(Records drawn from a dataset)
_ _ _
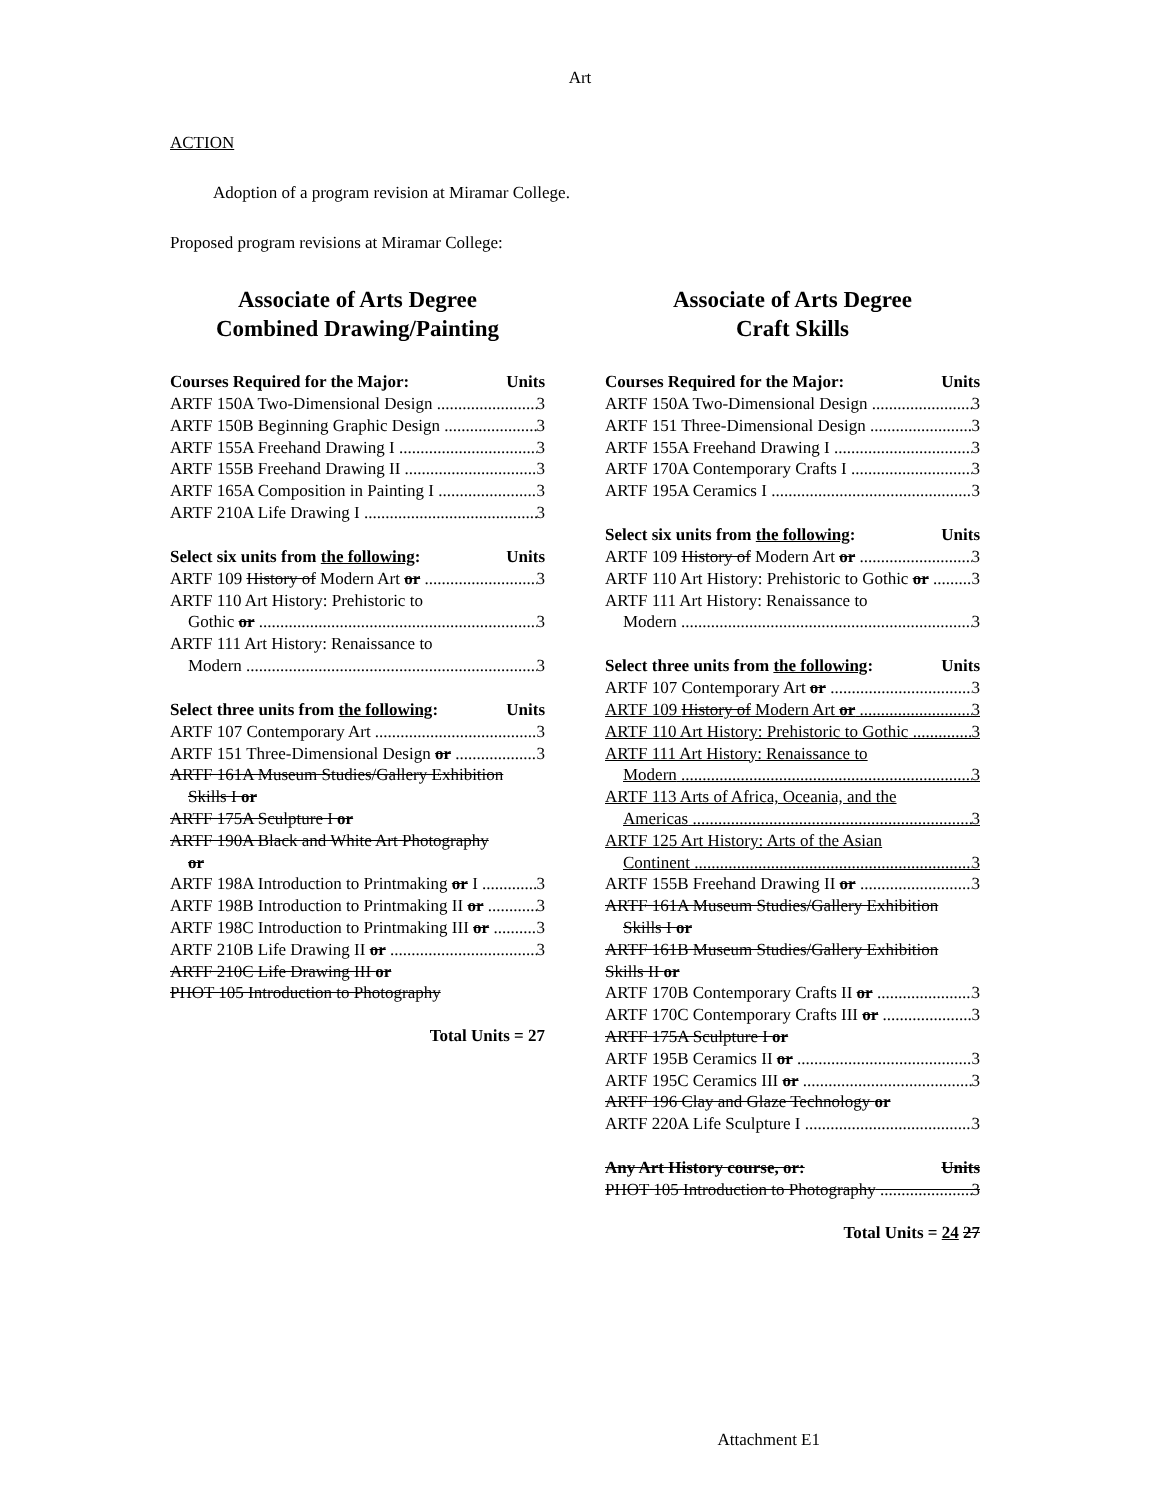Art
ACTION
Adoption of a program revision at Miramar College.
Proposed program revisions at Miramar College:
Associate of Arts Degree
Combined Drawing/Painting
Courses Required for the Major: Units
ARTF 150A Two-Dimensional Design 3
ARTF 150B Beginning Graphic Design 3
ARTF 155A Freehand Drawing I 3
ARTF 155B Freehand Drawing II 3
ARTF 165A Composition in Painting I 3
ARTF 210A Life Drawing I 3
Select six units from the following: Units
ARTF 109 History of Modern Art or 3
ARTF 110 Art History: Prehistoric to
Gothic or 3
ARTF 111 Art History: Renaissance to
Modern 3
Select three units from the following: Units
ARTF 107 Contemporary Art 3
ARTF 151 Three-Dimensional Design or 3
ARTF 161A Museum Studies/Gallery Exhibition
Skills I or
ARTF 175A Sculpture I or
ARTF 190A Black and White Art Photography
or
ARTF 198A Introduction to Printmaking or I 3
ARTF 198B Introduction to Printmaking II or 3
ARTF 198C Introduction to Printmaking III or 3
ARTF 210B Life Drawing II or 3
ARTF 210C Life Drawing III or
PHOT 105 Introduction to Photography
Total Units = 27
Associate of Arts Degree
Craft Skills
Courses Required for the Major: Units
ARTF 150A Two-Dimensional Design 3
ARTF 151 Three-Dimensional Design 3
ARTF 155A Freehand Drawing I 3
ARTF 170A Contemporary Crafts I 3
ARTF 195A Ceramics I 3
Select six units from the following: Units
ARTF 109 History of Modern Art or 3
ARTF 110 Art History: Prehistoric to Gothic or 3
ARTF 111 Art History: Renaissance to
Modern 3
Select three units from the following: Units
ARTF 107 Contemporary Art or 3
ARTF 109 History of Modern Art or 3
ARTF 110 Art History: Prehistoric to Gothic 3
ARTF 111 Art History: Renaissance to
Modern 3
ARTF 113 Arts of Africa, Oceania, and the
Americas 3
ARTF 125 Art History: Arts of the Asian
Continent 3
ARTF 155B Freehand Drawing II or 3
ARTF 161A Museum Studies/Gallery Exhibition
Skills I or
ARTF 161B Museum Studies/Gallery Exhibition
Skills II or
ARTF 170B Contemporary Crafts II or 3
ARTF 170C Contemporary Crafts III or 3
ARTF 175A Sculpture I or
ARTF 195B Ceramics II or 3
ARTF 195C Ceramics III or 3
ARTF 196 Clay and Glaze Technology or
ARTF 220A Life Sculpture I 3
Any Art History course, or: Units
PHOT 105 Introduction to Photography 3
Total Units = 24 27
Attachment E1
_ _ _
§ **WHAT IS NEEDED**:
Please let your answer be exactly the lines from the one holding "ARTF 195C Ceramics III or 3" through the last line of the entries above, both ends included.

§ **TASK ANSWER**:
ARTF 195C Ceramics III or 3
ARTF 196 Clay and Glaze Technology or
ARTF 220A Life Sculpture I 3
Any Art History course, or: Units
PHOT 105 Introduction to Photography 3
Total Units = 24 27
Attachment E1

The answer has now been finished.